課題:
「definitiven Entscheid hat」を含む行から「längerem keinen Kontakt」を含む行までを、「Kids」を「Kinder」に置き換え、ほかは変えずに書き直してください。

演習データ:
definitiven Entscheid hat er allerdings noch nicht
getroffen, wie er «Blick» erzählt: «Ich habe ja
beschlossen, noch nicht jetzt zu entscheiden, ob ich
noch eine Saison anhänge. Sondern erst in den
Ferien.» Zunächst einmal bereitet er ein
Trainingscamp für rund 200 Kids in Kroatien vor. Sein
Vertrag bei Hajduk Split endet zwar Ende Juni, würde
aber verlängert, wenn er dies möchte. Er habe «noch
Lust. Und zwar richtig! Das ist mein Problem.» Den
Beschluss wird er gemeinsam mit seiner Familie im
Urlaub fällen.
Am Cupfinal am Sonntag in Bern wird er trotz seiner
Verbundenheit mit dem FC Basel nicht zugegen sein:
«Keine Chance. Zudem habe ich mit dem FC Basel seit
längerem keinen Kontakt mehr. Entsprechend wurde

* * *

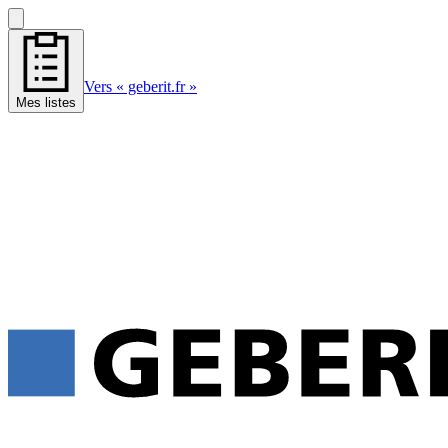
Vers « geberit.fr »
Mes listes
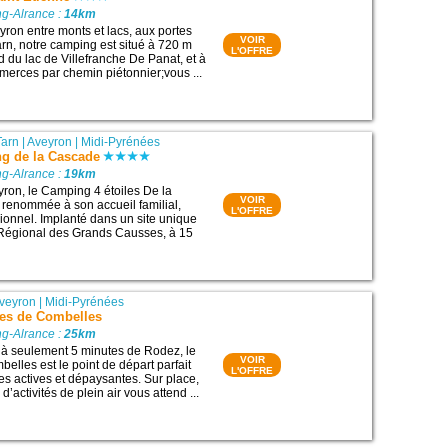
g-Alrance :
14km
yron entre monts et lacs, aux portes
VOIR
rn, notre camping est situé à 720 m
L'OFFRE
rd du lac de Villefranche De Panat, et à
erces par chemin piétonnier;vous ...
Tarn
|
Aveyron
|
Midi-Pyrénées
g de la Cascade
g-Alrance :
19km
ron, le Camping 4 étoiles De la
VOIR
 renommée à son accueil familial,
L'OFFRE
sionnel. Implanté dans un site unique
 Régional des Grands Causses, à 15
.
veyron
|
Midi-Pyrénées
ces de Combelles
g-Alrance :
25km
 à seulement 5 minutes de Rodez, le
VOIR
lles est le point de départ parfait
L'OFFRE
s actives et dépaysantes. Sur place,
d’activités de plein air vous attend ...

解答:
definitiven Entscheid hat er allerdings noch nicht
getroffen, wie er «Blick» erzählt: «Ich habe ja
beschlossen, noch nicht jetzt zu entscheiden, ob ich
noch eine Saison anhänge. Sondern erst in den
Ferien.» Zunächst einmal bereitet er ein
Trainingscamp für rund 200 Kinder in Kroatien vor. Sein
Vertrag bei Hajduk Split endet zwar Ende Juni, würde
aber verlängert, wenn er dies möchte. Er habe «noch
Lust. Und zwar richtig! Das ist mein Problem.» Den
Beschluss wird er gemeinsam mit seiner Familie im
Urlaub fällen.
Am Cupfinal am Sonntag in Bern wird er trotz seiner
Verbundenheit mit dem FC Basel nicht zugegen sein:
«Keine Chance. Zudem habe ich mit dem FC Basel seit
längerem keinen Kontakt mehr. Entsprechend wurde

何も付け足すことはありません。